_What this task involves_
Rewrite the source code of the items below, switching every "Build Notes" to "Build Guide" and leaving everything else the same. Do not include the pictures in your answer.

(Records for processing begins)

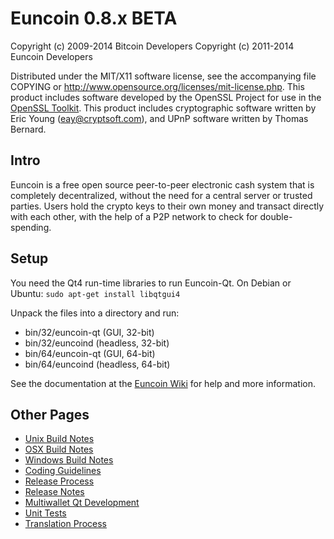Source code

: Euncoin 0.8.x BETA
====================

Copyright (c) 2009-2014 Bitcoin Developers
Copyright (c) 2011-2014 Euncoin Developers

Distributed under the MIT/X11 software license, see the accompanying
file COPYING or http://www.opensource.org/licenses/mit-license.php.
This product includes software developed by the OpenSSL Project for use in the [OpenSSL Toolkit](http://www.openssl.org/). This product includes
cryptographic software written by Eric Young ([eay@cryptsoft.com](mailto:eay@cryptsoft.com)), and UPnP software written by Thomas Bernard.


Intro
---------------------
Euncoin is a free open source peer-to-peer electronic cash system that is
completely decentralized, without the need for a central server or trusted
parties.  Users hold the crypto keys to their own money and transact directly
with each other, with the help of a P2P network to check for double-spending.


Setup
---------------------
You need the Qt4 run-time libraries to run Euncoin-Qt. On Debian or Ubuntu:
	`sudo apt-get install libqtgui4`

Unpack the files into a directory and run:

- bin/32/euncoin-qt (GUI, 32-bit)
- bin/32/euncoind (headless, 32-bit)
- bin/64/euncoin-qt (GUI, 64-bit)
- bin/64/euncoind (headless, 64-bit)

See the documentation at the [Euncoin Wiki](http://euncoin.info)
for help and more information.


Other Pages
---------------------
- [Unix Build Notes](build-unix.md)
- [OSX Build Notes](build-osx.md)
- [Windows Build Notes](build-msw.md)
- [Coding Guidelines](coding.md)
- [Release Process](release-process.md)
- [Release Notes](release-notes.md)
- [Multiwallet Qt Development](multiwallet-qt.md)
- [Unit Tests](unit-tests.md)
- [Translation Process](translation_process.md)
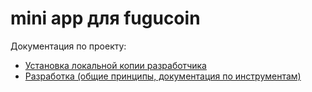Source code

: # mini app для fugucoin

Документация по проекту:

- [Установка локальной копии разработчика](docs/run-local.md)
- [Разработка (общие принципы, документация по инструментам)](docs/dev-libs.md)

(Records for processing ends)

_Exercise solution_
Source code

: Euncoin 0.8.x BETA
====================

Copyright (c) 2009-2014 Bitcoin Developers
Copyright (c) 2011-2014 Euncoin Developers

Distributed under the MIT/X11 software license, see the accompanying
file COPYING or http://www.opensource.org/licenses/mit-license.php.
This product includes software developed by the OpenSSL Project for use in the [OpenSSL Toolkit](http://www.openssl.org/). This product includes
cryptographic software written by Eric Young ([eay@cryptsoft.com](mailto:eay@cryptsoft.com)), and UPnP software written by Thomas Bernard.


Intro
---------------------
Euncoin is a free open source peer-to-peer electronic cash system that is
completely decentralized, without the need for a central server or trusted
parties.  Users hold the crypto keys to their own money and transact directly
with each other, with the help of a P2P network to check for double-spending.


Setup
---------------------
You need the Qt4 run-time libraries to run Euncoin-Qt. On Debian or Ubuntu:
	`sudo apt-get install libqtgui4`

Unpack the files into a directory and run:

- bin/32/euncoin-qt (GUI, 32-bit)
- bin/32/euncoind (headless, 32-bit)
- bin/64/euncoin-qt (GUI, 64-bit)
- bin/64/euncoind (headless, 64-bit)

See the documentation at the [Euncoin Wiki](http://euncoin.info)
for help and more information.


Other Pages
---------------------
- [Unix Build Guide](build-unix.md)
- [OSX Build Guide](build-osx.md)
- [Windows Build Guide](build-msw.md)
- [Coding Guidelines](coding.md)
- [Release Process](release-process.md)
- [Release Notes](release-notes.md)
- [Multiwallet Qt Development](multiwallet-qt.md)
- [Unit Tests](unit-tests.md)
- [Translation Process](translation_process.md)
Source code

: # mini app для fugucoin

Документация по проекту:

- [Установка локальной копии разработчика](docs/run-local.md)
- [Разработка (общие принципы, документация по инструментам)](docs/dev-libs.md)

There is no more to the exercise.